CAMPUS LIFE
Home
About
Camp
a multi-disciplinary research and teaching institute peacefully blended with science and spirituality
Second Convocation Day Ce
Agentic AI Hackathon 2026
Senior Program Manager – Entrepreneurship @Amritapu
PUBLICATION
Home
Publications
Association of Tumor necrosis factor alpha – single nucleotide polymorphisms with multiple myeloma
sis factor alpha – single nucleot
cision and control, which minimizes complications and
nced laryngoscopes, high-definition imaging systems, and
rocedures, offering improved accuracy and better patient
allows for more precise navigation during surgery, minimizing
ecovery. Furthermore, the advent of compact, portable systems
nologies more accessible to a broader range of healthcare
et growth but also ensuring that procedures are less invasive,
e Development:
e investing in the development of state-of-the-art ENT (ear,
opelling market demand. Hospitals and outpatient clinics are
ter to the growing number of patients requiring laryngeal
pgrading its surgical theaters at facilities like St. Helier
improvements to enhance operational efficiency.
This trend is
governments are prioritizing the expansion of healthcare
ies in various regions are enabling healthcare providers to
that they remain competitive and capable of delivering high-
____
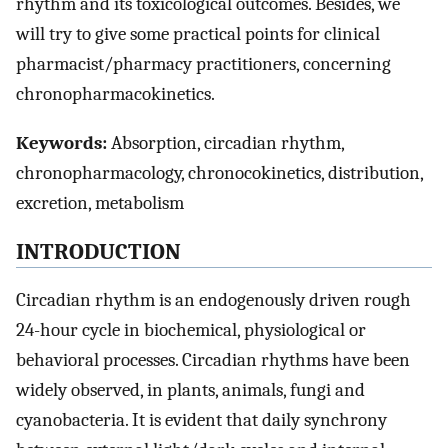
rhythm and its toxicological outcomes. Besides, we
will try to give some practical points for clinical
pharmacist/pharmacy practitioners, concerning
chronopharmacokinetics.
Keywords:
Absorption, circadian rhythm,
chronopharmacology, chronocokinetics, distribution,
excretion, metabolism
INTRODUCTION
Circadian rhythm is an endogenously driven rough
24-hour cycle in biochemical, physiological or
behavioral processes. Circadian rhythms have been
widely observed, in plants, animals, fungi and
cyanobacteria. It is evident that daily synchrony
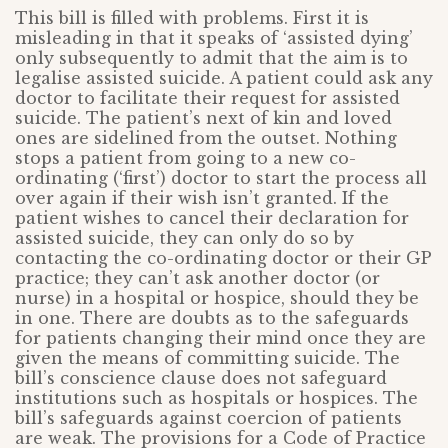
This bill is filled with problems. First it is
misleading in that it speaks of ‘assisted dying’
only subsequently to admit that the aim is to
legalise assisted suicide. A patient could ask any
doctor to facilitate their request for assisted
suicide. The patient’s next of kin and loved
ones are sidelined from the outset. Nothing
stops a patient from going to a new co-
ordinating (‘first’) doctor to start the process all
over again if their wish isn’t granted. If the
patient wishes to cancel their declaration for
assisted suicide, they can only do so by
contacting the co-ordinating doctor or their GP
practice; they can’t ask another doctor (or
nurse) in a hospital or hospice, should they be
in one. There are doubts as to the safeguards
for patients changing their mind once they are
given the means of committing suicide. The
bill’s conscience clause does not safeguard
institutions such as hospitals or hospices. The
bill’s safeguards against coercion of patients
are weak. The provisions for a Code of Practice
____
What you have to do —
As listed above, the lines from the line with "CAMPUS LIFE" to the line with "rocedures, offering improved" are to be echoed exactly, with both ends included and nothing added.

Response area —
CAMPUS LIFE
Home
About
Camp
a multi-disciplinary research and teaching institute peacefully blended with science and spirituality
Second Convocation Day Ce
Agentic AI Hackathon 2026
Senior Program Manager – Entrepreneurship @Amritapu
PUBLICATION
Home
Publications
Association of Tumor necrosis factor alpha – single nucleotide polymorphisms with multiple myeloma
sis factor alpha – single nucleot
cision and control, which minimizes complications and
nced laryngoscopes, high-definition imaging systems, and
rocedures, offering improved accuracy and better patient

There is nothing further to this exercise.